■ Task statement: Name every Scottish Labour MP that the passage on the welfare cuts lists as signing the letter backing Liz Kendall's proposals.

■ Source text:
****
Charities including The Trussell Trust, Scope, and Mind wrote a letter to the government opposing the cuts. Many of the new Labour MPs elected at the 2024 general election had campaigned in opposition to Conservative austerity and welfare cuts. 80 MPs were reported as possible rebels on the vote, which would be the biggest rebellion of the Starmer premiership so far. These rebels had been previously critical of the cuts to the winter fuel allowance and the retention of the two-child benefit cap.

On 12 March, the anticipation of welfare changes the issue was raised in Prime Minister's Questions by Ed Davey and Richard Burgon. The same day, all 404 Labour MPs were summoned to Downing Street for a briefing on the spring statement. This vote is considered a significant test of loyalty. The welfare reform is supported by the "Get Britain Working Group" set up by David Pinto-Duschinsky. A letter in support of Liz Kendall's proposals was signed by 36 Labour MPs. Stoke-on-Trent South MP Allison Gardner said her name was added erroneously to the letter. Scottish Labour signatories included Graeme Downie, Blair McDougall, Frank McNally, Gregor Poynton and Joani Reid.

On 17 March, Reeves met with industry regulators. She is expected to announce more plans for cutting regulations, including environmental measures, and abolishing quangos. Starmer and Reeves are under pressure from MPs and charities over benefit changes. Diane Abbott said a wealth tax would be better as cutting disability benefits is "not a Labour thing to do". Treasury minister Emma Reynolds said "there will always be a safety net for the most vulnerable". The proposed cuts will amount to £5–6 billion.

An Institute for Fiscal Studies report showed that the number of people claiming health-related benefits has grown since the COVID-19 pandemic. Between 2002 and 2024, the number of 16–64-year-olds claiming disability benefits increased from 360,000 to 1.28 million. On 21 March, Reeves pledged no return to "tax and spend". This was amid potential cuts to Universal Credit and the Personal Independence Payment.

On 25 March 2025, BBC News Online reported that unannounced cuts to benefits and government departments would be made.
****
■ Information given:

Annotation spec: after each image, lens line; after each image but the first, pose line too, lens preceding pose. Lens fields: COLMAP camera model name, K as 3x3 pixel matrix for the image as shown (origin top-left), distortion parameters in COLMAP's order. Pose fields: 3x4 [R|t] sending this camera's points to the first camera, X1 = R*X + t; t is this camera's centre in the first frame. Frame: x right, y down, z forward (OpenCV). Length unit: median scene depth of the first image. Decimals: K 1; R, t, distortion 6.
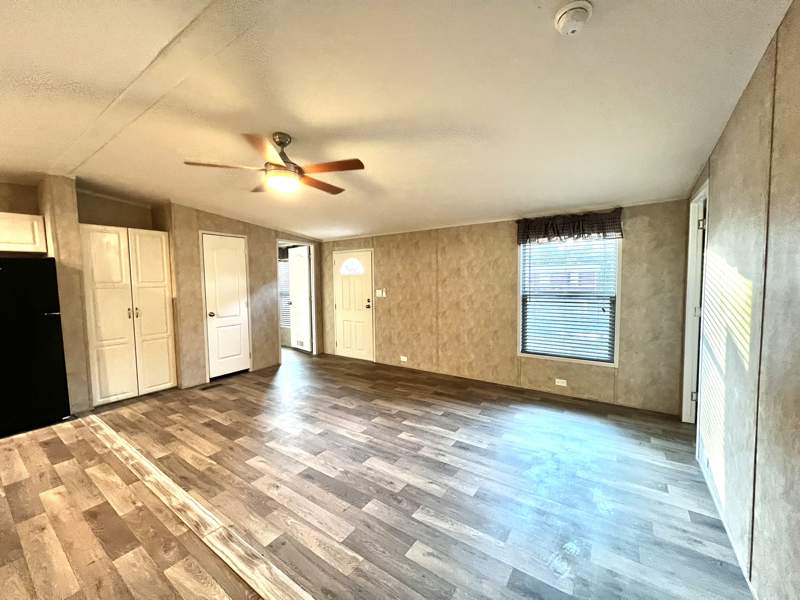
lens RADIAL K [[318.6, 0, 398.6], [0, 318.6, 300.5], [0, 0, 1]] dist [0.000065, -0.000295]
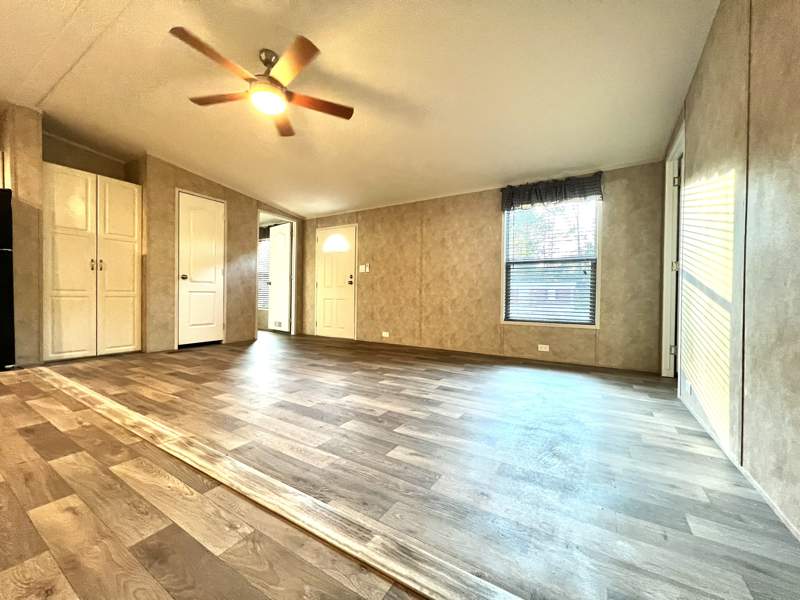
****
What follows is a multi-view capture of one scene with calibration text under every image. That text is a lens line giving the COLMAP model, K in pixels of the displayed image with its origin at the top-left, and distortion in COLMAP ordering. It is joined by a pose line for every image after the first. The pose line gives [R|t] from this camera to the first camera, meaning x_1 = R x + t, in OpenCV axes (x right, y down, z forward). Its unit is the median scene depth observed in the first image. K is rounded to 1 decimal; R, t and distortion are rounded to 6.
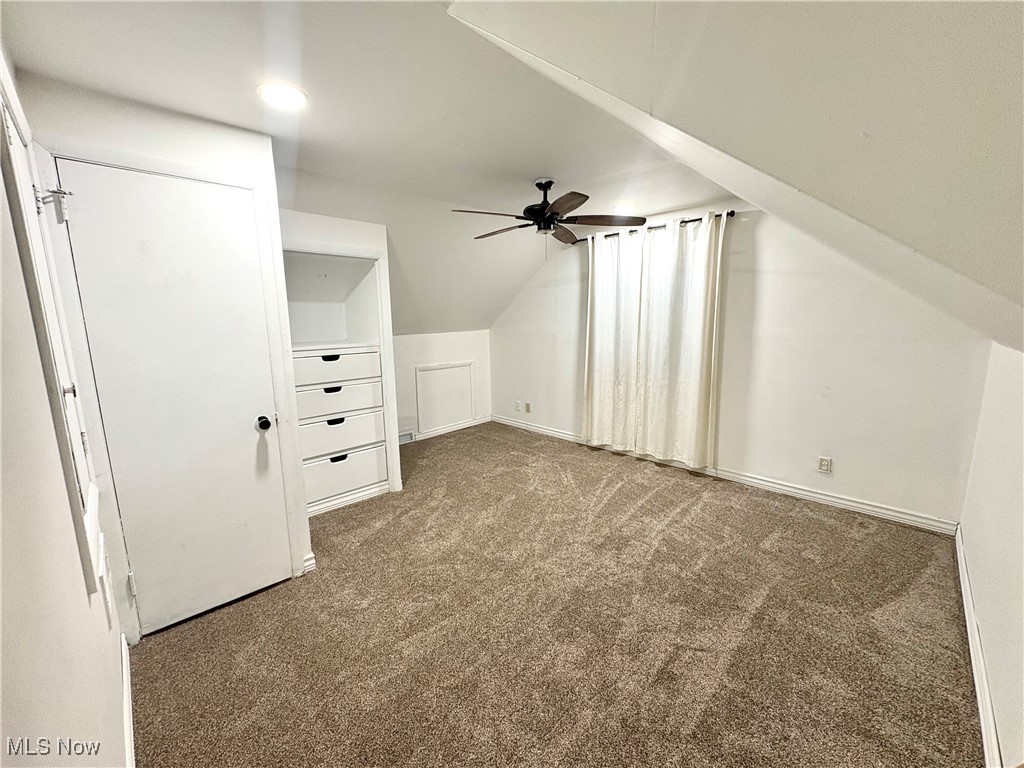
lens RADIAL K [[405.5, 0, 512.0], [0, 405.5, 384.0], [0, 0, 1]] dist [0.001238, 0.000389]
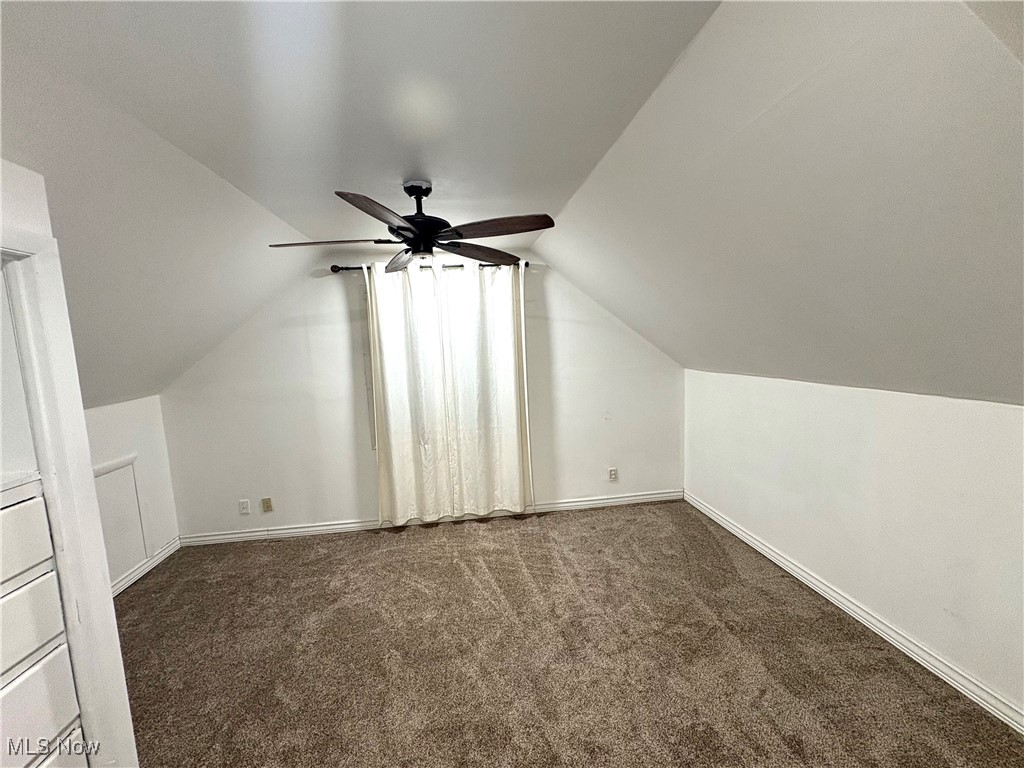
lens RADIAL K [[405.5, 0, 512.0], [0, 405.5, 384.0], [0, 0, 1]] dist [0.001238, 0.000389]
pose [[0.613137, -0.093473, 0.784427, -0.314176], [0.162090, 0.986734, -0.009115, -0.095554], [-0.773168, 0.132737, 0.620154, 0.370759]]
****
■ Exercise result: Graeme Downie, Blair McDougall, Frank McNally, Gregor Poynton, Joani Reid